For the listing below, give the number of lines in which "plastic" occurs. Add nothing.

BEGIN

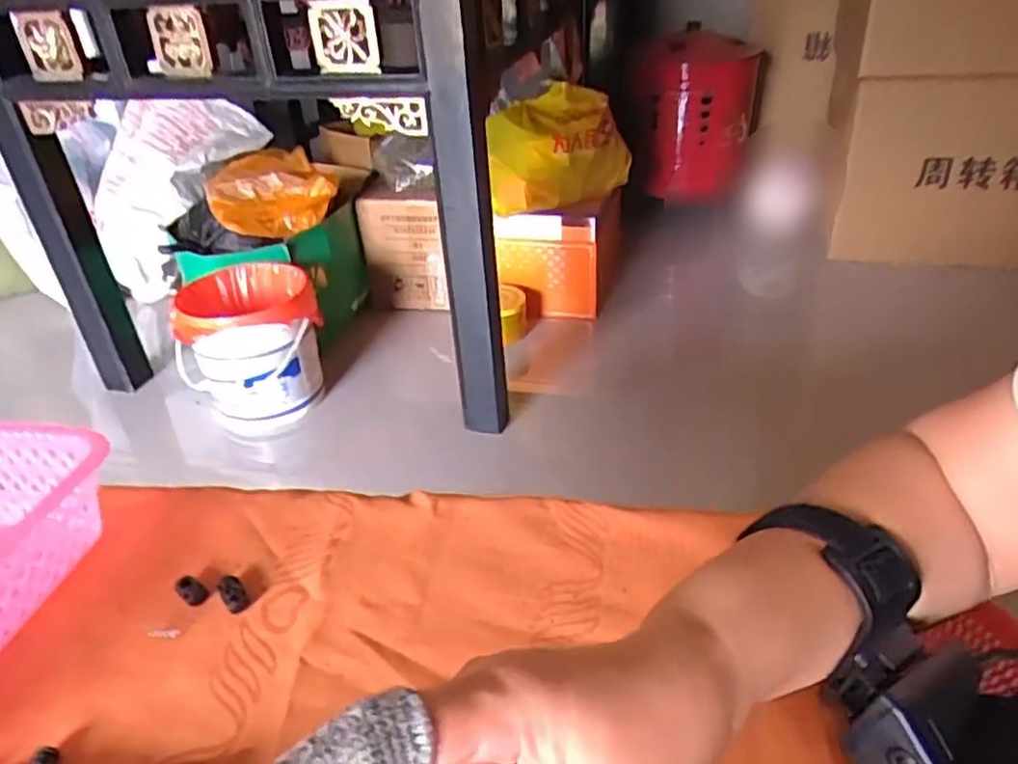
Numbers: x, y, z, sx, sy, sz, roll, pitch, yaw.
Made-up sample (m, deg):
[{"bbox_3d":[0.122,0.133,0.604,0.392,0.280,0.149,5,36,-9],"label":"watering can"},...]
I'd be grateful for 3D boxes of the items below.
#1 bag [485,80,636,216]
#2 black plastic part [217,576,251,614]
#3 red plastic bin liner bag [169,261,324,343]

END

**SOLUTION TO THE PROBLEM**.
2